▸ **What is required**:
Print every record exactly, but leave out the pictures.
──────── Information supplied ────────
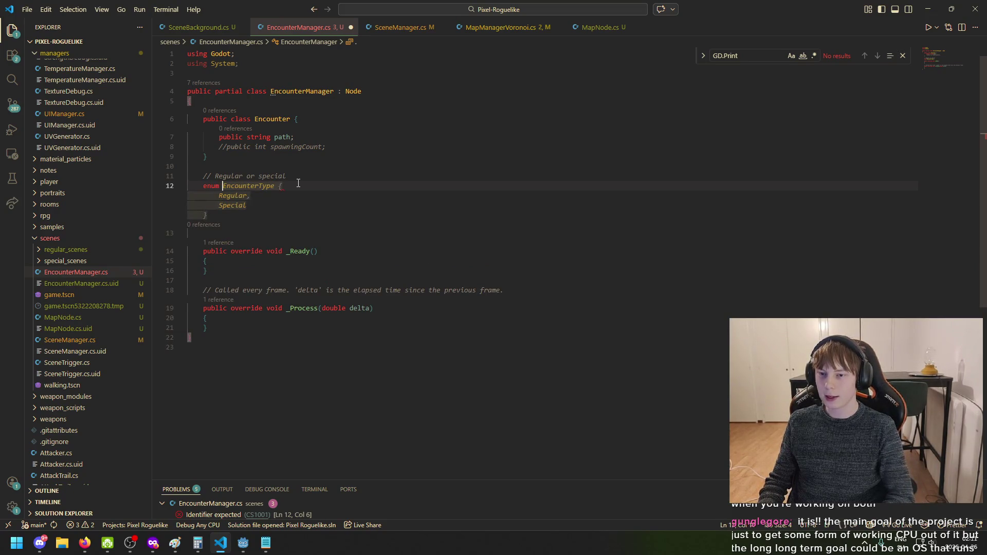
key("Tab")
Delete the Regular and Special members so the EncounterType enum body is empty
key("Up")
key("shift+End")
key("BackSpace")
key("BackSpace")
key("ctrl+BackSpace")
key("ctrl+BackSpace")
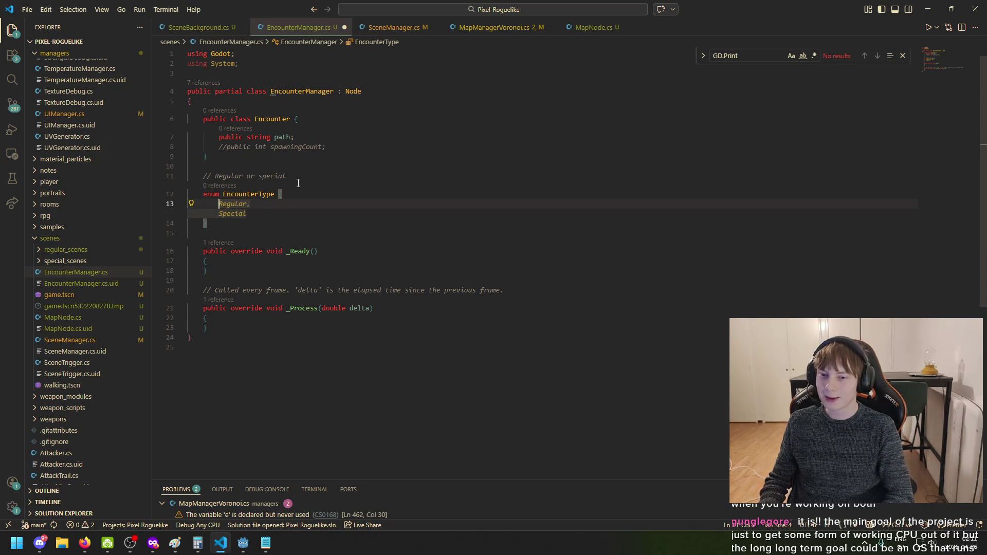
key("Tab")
────────
▸ **Expected output**:
key("Tab")
Delete the Regular and Special members so the EncounterType enum body is empty
key("Up")
key("shift+End")
key("BackSpace")
key("BackSpace")
key("ctrl+BackSpace")
key("ctrl+BackSpace")
key("Tab")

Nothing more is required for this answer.